Sur les frais du procès et l’exécution provisoire
M. [Z] [F], qui succombe à la cause, sera condamné aux dépens de la présente instance, conformément à l’article 696 du code de procédure civile, lesquels ne peuvent inclure le coût du commandement de payer qui n’est pas un acte indispensable à l’introduction de l’instance en résiliation judiciaire.
En revanche, il n’y a pas lieu de le condamner à une quelconque indemnité sur le fondement de l’article 700 du code de procédure civile.
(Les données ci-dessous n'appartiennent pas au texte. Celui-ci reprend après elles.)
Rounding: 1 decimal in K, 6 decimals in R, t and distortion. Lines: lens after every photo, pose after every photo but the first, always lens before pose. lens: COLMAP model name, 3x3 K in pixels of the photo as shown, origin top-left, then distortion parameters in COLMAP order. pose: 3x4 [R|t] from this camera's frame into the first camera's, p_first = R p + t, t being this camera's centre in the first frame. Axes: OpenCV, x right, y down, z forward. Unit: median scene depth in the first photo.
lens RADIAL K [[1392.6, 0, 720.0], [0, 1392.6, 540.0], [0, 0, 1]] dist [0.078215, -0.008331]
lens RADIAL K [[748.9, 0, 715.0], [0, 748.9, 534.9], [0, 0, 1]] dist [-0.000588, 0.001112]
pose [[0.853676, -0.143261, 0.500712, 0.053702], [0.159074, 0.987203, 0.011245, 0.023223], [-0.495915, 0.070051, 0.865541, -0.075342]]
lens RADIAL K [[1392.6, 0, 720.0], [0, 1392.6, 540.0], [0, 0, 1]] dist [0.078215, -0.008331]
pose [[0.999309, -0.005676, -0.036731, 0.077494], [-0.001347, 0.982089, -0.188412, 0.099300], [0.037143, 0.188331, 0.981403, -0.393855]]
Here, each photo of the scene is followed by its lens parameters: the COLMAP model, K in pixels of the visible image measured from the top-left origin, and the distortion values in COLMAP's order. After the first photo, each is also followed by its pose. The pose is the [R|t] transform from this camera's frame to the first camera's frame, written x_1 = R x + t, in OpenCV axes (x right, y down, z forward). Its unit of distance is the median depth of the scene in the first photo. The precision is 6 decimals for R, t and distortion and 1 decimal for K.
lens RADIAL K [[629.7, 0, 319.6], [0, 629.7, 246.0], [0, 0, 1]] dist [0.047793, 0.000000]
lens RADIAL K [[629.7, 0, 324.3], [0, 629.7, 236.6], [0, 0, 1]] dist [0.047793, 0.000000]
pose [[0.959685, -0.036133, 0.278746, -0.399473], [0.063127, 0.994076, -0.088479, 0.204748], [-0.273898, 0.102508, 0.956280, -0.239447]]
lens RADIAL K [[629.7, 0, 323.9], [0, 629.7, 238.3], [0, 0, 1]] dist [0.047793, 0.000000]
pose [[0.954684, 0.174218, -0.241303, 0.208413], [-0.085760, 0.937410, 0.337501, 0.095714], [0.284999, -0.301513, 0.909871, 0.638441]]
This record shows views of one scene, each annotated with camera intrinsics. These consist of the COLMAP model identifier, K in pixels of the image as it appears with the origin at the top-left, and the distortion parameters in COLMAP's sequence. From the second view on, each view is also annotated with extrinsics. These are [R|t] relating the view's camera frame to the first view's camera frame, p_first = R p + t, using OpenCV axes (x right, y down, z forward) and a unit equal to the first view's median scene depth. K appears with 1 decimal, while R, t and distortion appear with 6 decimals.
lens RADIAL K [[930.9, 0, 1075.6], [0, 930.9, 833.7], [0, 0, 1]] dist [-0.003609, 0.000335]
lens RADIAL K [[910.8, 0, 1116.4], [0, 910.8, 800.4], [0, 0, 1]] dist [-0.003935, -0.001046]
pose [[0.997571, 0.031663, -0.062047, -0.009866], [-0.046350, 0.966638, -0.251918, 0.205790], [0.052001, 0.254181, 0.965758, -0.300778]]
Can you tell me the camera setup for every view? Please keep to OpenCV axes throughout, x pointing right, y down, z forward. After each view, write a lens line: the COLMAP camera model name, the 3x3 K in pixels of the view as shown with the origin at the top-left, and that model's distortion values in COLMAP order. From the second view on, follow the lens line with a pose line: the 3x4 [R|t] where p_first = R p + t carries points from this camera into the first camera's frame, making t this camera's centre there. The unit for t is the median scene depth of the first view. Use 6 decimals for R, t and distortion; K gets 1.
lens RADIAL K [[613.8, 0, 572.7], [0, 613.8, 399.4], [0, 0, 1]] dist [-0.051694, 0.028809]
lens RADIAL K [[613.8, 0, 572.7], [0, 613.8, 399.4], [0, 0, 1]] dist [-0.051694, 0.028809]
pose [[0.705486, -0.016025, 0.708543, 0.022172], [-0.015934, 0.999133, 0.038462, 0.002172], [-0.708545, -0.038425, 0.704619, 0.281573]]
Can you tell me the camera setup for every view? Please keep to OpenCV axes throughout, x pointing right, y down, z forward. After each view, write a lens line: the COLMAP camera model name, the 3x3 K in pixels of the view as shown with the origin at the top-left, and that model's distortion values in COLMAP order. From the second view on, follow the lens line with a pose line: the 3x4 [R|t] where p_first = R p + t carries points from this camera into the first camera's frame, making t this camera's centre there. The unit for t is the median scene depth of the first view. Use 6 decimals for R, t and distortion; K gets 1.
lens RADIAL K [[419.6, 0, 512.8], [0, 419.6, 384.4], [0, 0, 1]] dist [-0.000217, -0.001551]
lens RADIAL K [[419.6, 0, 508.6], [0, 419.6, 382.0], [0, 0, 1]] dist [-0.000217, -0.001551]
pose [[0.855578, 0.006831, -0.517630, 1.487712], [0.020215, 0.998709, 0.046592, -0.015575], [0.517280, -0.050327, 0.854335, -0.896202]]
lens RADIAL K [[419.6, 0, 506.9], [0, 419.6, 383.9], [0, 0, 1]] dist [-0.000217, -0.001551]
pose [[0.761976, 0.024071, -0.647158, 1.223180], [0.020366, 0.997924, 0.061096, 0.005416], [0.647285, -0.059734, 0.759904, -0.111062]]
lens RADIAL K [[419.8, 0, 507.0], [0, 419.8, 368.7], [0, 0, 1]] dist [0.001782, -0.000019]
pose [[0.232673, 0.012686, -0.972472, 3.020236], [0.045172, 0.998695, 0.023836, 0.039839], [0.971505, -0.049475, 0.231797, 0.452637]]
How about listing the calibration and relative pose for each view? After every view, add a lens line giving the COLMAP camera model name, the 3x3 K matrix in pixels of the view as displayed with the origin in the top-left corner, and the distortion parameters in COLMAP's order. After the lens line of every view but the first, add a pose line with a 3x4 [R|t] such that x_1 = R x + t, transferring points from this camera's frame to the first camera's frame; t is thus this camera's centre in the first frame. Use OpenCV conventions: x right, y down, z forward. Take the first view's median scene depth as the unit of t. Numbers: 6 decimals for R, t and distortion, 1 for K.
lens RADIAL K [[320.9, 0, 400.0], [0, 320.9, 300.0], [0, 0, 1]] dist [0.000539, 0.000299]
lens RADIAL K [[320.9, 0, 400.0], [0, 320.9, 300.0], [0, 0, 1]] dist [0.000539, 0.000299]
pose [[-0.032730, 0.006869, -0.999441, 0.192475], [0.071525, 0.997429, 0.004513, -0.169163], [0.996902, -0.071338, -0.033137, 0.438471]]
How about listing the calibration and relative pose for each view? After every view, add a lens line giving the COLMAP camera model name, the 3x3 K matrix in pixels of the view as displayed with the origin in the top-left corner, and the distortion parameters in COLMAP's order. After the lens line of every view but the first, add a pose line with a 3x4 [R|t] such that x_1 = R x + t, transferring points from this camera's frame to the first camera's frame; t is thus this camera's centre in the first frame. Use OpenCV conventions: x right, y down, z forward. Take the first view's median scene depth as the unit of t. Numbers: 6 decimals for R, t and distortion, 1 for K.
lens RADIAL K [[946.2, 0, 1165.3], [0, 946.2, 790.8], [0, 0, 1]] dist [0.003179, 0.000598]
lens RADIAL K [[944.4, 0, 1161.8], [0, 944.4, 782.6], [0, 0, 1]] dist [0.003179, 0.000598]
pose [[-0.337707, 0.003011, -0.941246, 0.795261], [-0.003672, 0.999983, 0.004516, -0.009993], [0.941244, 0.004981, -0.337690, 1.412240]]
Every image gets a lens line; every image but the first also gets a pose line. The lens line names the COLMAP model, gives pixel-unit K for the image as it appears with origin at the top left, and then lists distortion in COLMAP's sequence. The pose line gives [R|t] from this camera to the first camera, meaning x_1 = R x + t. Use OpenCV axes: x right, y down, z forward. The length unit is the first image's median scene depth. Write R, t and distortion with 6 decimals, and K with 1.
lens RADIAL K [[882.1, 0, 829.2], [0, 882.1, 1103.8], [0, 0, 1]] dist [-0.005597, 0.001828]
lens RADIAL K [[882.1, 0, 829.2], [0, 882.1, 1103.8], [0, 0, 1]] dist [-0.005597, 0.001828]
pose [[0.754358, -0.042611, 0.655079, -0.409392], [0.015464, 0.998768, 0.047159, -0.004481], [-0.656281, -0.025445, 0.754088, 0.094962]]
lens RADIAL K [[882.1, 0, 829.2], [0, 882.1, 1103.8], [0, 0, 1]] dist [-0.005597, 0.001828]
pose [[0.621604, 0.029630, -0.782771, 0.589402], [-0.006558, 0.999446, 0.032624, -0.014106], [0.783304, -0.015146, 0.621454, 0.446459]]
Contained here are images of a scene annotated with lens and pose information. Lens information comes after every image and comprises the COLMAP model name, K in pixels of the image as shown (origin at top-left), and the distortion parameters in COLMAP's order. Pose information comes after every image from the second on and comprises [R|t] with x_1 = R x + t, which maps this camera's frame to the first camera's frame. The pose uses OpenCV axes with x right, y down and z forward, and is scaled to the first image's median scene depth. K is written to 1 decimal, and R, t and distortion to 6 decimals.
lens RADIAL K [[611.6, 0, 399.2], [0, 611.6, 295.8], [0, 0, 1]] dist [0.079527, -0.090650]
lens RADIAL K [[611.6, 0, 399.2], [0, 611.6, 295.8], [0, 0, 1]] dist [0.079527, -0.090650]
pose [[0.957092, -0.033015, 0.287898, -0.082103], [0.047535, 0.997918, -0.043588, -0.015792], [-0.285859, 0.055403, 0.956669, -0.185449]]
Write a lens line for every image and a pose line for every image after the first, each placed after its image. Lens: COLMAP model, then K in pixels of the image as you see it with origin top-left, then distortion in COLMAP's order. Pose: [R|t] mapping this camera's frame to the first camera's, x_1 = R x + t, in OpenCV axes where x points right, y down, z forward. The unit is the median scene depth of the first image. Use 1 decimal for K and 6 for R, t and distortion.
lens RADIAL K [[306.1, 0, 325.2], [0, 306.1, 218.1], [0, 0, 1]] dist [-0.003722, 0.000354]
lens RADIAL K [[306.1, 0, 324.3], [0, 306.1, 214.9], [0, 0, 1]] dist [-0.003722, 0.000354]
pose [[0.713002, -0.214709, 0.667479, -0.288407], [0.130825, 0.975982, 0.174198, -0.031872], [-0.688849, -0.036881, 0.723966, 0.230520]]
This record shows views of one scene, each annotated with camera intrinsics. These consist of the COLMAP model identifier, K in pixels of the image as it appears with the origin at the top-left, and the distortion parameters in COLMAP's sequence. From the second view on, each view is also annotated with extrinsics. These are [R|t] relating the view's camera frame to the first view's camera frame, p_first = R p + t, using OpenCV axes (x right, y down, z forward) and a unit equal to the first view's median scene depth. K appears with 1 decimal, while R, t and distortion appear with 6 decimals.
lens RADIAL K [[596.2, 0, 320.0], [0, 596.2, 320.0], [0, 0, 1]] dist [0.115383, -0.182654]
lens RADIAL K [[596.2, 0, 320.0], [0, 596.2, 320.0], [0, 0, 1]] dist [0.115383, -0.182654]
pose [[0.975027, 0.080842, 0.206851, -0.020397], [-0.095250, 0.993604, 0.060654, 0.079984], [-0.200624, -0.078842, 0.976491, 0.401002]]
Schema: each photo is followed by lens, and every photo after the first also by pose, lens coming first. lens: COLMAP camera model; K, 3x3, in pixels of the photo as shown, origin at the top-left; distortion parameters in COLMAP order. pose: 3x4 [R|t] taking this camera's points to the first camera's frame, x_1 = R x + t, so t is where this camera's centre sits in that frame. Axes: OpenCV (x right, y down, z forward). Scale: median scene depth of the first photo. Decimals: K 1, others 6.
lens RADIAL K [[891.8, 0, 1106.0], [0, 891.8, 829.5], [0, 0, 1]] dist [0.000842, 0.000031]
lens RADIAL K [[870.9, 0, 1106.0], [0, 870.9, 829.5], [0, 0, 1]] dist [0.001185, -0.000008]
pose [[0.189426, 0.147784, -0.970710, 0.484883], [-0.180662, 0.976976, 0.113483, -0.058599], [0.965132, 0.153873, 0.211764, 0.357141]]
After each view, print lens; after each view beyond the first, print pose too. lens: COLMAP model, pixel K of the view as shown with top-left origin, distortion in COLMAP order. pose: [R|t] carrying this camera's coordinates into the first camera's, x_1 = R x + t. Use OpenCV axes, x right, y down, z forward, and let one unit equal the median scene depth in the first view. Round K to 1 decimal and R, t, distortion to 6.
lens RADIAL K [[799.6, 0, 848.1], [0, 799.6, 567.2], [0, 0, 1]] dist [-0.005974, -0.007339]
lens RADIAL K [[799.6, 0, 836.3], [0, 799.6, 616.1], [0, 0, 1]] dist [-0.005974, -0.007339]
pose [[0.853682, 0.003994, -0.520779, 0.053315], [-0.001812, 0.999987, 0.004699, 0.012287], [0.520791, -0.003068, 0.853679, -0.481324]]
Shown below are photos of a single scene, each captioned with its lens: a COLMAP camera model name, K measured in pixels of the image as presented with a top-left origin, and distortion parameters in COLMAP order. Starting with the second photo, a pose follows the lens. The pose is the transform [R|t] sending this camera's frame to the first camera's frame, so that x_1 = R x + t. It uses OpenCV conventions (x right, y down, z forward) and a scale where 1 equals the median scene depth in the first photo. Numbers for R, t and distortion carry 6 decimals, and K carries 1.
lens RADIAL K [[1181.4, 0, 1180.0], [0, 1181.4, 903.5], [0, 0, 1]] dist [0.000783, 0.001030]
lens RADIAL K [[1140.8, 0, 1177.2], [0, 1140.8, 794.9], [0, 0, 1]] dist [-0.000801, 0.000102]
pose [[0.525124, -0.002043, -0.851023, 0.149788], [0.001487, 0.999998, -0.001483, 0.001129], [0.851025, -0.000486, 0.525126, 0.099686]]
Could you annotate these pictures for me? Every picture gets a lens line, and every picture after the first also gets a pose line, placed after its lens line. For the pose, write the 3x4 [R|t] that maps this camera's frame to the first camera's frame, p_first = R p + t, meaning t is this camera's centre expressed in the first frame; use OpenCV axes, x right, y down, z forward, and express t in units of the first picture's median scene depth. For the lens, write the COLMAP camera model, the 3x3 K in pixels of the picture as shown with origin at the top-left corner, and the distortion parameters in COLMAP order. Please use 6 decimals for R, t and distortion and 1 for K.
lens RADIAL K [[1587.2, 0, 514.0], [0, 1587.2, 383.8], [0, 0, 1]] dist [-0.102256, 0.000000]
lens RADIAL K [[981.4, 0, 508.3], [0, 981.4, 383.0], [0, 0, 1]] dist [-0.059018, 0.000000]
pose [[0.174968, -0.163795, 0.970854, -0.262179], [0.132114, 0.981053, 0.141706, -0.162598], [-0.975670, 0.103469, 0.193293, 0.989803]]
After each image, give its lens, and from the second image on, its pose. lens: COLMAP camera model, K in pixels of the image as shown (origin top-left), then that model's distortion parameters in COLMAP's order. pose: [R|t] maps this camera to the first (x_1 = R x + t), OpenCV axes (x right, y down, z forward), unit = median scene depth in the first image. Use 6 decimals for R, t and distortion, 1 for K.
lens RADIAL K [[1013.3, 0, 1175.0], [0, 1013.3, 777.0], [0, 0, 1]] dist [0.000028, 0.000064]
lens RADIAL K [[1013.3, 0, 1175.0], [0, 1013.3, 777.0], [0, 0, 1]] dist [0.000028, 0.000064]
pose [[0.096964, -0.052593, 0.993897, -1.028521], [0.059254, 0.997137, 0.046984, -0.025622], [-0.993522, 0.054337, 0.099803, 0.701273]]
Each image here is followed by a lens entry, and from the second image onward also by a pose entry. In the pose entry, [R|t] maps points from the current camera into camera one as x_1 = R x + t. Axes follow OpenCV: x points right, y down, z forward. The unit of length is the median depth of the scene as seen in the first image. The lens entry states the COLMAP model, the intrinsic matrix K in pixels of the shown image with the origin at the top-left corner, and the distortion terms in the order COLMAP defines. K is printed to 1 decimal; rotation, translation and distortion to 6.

Selon l’article 514 du code de procédure civile, les décisions de première instance sont de droit exécutoires à titre provisoire.
PAR CES MOTIFS,
La juge des contentieux de la protection,
PRONONCE la résiliation, à la date de la présente décision, du contrat de location conclu le 20 janvier 2023 entre la société RESIDENCES SERVICES GESTION, d’une part, et M. [Z] [F], d’autre part, concernant les locaux situés au sen de la [Adresse 5] à [Localité 2],
ORDONNE à M. [Z] [F] de libérer de sa personne, de ses biens, ainsi que de tous occupants de son chef, les lieux situés au [Adresse 6] à [Localité 2] ainsi que, le cas échéant, tous les lieux loués accessoirement au logement,
DIT qu’à défaut de libération volontaire, il pourra être procédé à son expulsion et à celle de tous occupants de son chef avec l’assistance de la force publique,
DIT que le sort des meubles sera régi conformément aux dispositions des articles L. 433-1 et L. 433-2 du code des procédures civiles d’exécution,
RAPPELLE que l’expulsion ne pourra avoir lieu qu’hors période hivernale et à l’expiration d’un délai de deux mois suivant la délivrance d’un commandement d’avoir à libérer les lieux,
CONDAMNE M. [Z] [F] à payer à la société RESIDENCES SERVICES GESTION une indemnité d’occupation mensuelle égale à la redevance et aux charges qui auraient été dues en cas de poursuite du contrat de location,
DIT que cette indemnité d’occupation, qui se substitue à la redevance dès la résiliation du contrat, est payable dans les mêmes conditions que l’étaient la redevance et les charges, jusqu’à libération effective des lieux et remise des clés à la société RESIDENCES SERVICES GESTION ou à son mandataire,
CONDAMNE M. [Z] [F] à payer à la société RESIDENCES SERVICES GESTION la somme de 5061,68 euros au titre de l’arriéré de redevance, charges et indemnités d’occupation arrêté au 1er janvier 2026, avec intérêts au taux légal à compter de la présente décision,
CONDAMNE M. [Z] [F] à payer à la société SEYNA, subrogée dans les droits de la société RESIDENCES SERVICES GESTION, la somme de 786,60 euros, avec intérêts au taux légal à compter du 28 février 2025,
DEBOUTE [Z] [F] de sa demande de délais de paiement,
CONDAMNE M. [Z] [F] aux dépens lesquels ne comprennent pas le coût du commandement de payer du 11 décembre 2024,
REJETTE la demande au titre de l’article 700 du code de procédure civile,
Ainsi jugé par mise à disposition au greffe le 17 avril 2026, et signé par la juge et la greffière susnommées.